* Task inputs

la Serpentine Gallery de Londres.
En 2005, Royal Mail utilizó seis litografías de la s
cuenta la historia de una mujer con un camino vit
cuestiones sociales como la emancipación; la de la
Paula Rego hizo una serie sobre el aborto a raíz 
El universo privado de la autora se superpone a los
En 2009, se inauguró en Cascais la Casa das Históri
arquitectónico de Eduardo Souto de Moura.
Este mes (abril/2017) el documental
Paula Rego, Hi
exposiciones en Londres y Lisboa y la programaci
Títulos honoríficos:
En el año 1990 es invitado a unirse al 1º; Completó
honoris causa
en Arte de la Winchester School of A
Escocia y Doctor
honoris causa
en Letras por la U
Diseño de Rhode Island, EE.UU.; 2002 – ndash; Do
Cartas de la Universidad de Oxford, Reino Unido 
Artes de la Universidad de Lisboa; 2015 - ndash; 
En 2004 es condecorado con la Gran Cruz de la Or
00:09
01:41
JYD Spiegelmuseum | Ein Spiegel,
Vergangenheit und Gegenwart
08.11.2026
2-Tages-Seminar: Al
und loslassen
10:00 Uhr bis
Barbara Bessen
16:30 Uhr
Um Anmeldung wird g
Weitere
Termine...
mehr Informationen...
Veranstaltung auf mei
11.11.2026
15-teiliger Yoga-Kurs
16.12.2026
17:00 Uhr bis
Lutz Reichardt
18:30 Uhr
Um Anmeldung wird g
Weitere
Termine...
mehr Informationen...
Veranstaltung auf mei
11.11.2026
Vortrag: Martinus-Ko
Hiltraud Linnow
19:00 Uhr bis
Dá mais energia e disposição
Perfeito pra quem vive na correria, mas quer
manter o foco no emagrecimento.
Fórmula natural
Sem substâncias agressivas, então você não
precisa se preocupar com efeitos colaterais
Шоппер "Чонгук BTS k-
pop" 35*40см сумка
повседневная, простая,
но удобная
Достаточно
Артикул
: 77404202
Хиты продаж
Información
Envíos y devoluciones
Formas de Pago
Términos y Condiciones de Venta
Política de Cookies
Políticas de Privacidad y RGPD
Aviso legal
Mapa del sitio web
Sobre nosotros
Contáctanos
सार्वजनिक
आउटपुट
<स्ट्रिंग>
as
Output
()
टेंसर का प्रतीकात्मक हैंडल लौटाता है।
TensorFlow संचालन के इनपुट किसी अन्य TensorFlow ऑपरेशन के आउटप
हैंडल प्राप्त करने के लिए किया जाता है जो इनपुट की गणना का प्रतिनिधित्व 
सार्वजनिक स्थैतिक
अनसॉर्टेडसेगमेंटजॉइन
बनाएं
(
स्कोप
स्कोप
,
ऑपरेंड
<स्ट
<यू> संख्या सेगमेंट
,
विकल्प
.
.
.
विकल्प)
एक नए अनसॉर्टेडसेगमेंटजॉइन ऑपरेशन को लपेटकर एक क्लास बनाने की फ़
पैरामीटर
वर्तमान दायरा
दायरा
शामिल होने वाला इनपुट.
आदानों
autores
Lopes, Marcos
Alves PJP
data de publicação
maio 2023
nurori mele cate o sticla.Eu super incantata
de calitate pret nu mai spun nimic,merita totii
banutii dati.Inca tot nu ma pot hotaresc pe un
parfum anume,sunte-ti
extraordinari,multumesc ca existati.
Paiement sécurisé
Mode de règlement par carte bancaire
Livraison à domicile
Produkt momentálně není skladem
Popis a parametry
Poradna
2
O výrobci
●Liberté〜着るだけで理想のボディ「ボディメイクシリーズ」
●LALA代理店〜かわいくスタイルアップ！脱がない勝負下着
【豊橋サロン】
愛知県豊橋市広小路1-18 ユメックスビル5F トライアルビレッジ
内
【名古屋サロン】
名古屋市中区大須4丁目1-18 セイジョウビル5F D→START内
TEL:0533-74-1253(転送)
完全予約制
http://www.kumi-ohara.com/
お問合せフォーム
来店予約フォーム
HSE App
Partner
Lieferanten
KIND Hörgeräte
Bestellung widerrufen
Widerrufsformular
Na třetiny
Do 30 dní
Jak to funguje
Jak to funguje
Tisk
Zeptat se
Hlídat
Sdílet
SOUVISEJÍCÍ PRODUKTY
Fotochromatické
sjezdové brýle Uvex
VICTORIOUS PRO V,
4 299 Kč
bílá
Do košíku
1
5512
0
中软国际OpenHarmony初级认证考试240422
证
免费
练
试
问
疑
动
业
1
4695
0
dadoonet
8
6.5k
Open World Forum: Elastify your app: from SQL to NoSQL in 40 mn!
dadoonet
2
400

* Task instructions
Could you write out every line of text in the entries, keeping each one as it stands?

* Solution below
la Serpentine Gallery de Londres.
En 2005, Royal Mail utilizó seis litografías de la s
cuenta la historia de una mujer con un camino vit
cuestiones sociales como la emancipación; la de la
Paula Rego hizo una serie sobre el aborto a raíz 
El universo privado de la autora se superpone a los
En 2009, se inauguró en Cascais la Casa das Históri
arquitectónico de Eduardo Souto de Moura.
Este mes (abril/2017) el documental
Paula Rego, Hi
exposiciones en Londres y Lisboa y la programaci
Títulos honoríficos:
En el año 1990 es invitado a unirse al 1º; Completó
honoris causa
en Arte de la Winchester School of A
Escocia y Doctor
honoris causa
en Letras por la U
Diseño de Rhode Island, EE.UU.; 2002 – ndash; Do
Cartas de la Universidad de Oxford, Reino Unido 
Artes de la Universidad de Lisboa; 2015 - ndash; 
En 2004 es condecorado con la Gran Cruz de la Or
00:09
01:41
JYD Spiegelmuseum | Ein Spiegel,
Vergangenheit und Gegenwart
08.11.2026
2-Tages-Seminar: Al
und loslassen
10:00 Uhr bis
Barbara Bessen
16:30 Uhr
Um Anmeldung wird g
Weitere
Termine...
mehr Informationen...
Veranstaltung auf mei
11.11.2026
15-teiliger Yoga-Kurs
16.12.2026
17:00 Uhr bis
Lutz Reichardt
18:30 Uhr
Um Anmeldung wird g
Weitere
Termine...
mehr Informationen...
Veranstaltung auf mei
11.11.2026
Vortrag: Martinus-Ko
Hiltraud Linnow
19:00 Uhr bis
Dá mais energia e disposição
Perfeito pra quem vive na correria, mas quer
manter o foco no emagrecimento.
Fórmula natural
Sem substâncias agressivas, então você não
precisa se preocupar com efeitos colaterais
Шоппер "Чонгук BTS k-
pop" 35*40см сумка
повседневная, простая,
но удобная
Достаточно
Артикул
: 77404202
Хиты продаж
Información
Envíos y devoluciones
Formas de Pago
Términos y Condiciones de Venta
Política de Cookies
Políticas de Privacidad y RGPD
Aviso legal
Mapa del sitio web
Sobre nosotros
Contáctanos
सार्वजनिक
आउटपुट
<स्ट्रिंग>
as
Output
()
टेंसर का प्रतीकात्मक हैंडल लौटाता है।
TensorFlow संचालन के इनपुट किसी अन्य TensorFlow ऑपरेशन के आउटप
हैंडल प्राप्त करने के लिए किया जाता है जो इनपुट की गणना का प्रतिनिधित्व 
सार्वजनिक स्थैतिक
अनसॉर्टेडसेगमेंटजॉइन
बनाएं
(
स्कोप
स्कोप
,
ऑपरेंड
<स्ट
<यू> संख्या सेगमेंट
,
विकल्प
.
.
.
विकल्प)
एक नए अनसॉर्टेडसेगमेंटजॉइन ऑपरेशन को लपेटकर एक क्लास बनाने की फ़
पैरामीटर
वर्तमान दायरा
दायरा
शामिल होने वाला इनपुट.
आदानों
autores
Lopes, Marcos
Alves PJP
data de publicação
maio 2023
nurori mele cate o sticla.Eu super incantata
de calitate pret nu mai spun nimic,merita totii
banutii dati.Inca tot nu ma pot hotaresc pe un
parfum anume,sunte-ti
extraordinari,multumesc ca existati.
Paiement sécurisé
Mode de règlement par carte bancaire
Livraison à domicile
Produkt momentálně není skladem
Popis a parametry
Poradna
2
O výrobci
●Liberté〜着るだけで理想のボディ「ボディメイクシリーズ」
●LALA代理店〜かわいくスタイルアップ！脱がない勝負下着
【豊橋サロン】
愛知県豊橋市広小路1-18 ユメックスビル5F トライアルビレッジ
内
【名古屋サロン】
名古屋市中区大須4丁目1-18 セイジョウビル5F D→START内
TEL:0533-74-1253(転送)
完全予約制
http://www.kumi-ohara.com/
お問合せフォーム
来店予約フォーム
HSE App
Partner
Lieferanten
KIND Hörgeräte
Bestellung widerrufen
Widerrufsformular
Na třetiny
Do 30 dní
Jak to funguje
Jak to funguje
Tisk
Zeptat se
Hlídat
Sdílet
SOUVISEJÍCÍ PRODUKTY
Fotochromatické
sjezdové brýle Uvex
VICTORIOUS PRO V,
4 299 Kč
bílá
Do košíku
1
5512
0
中软国际OpenHarmony初级认证考试240422
证
免费
练
试
问
疑
动
业
1
4695
0
dadoonet
8
6.5k
Open World Forum: Elastify your app: from SQL to NoSQL in 40 mn!
dadoonet
2
400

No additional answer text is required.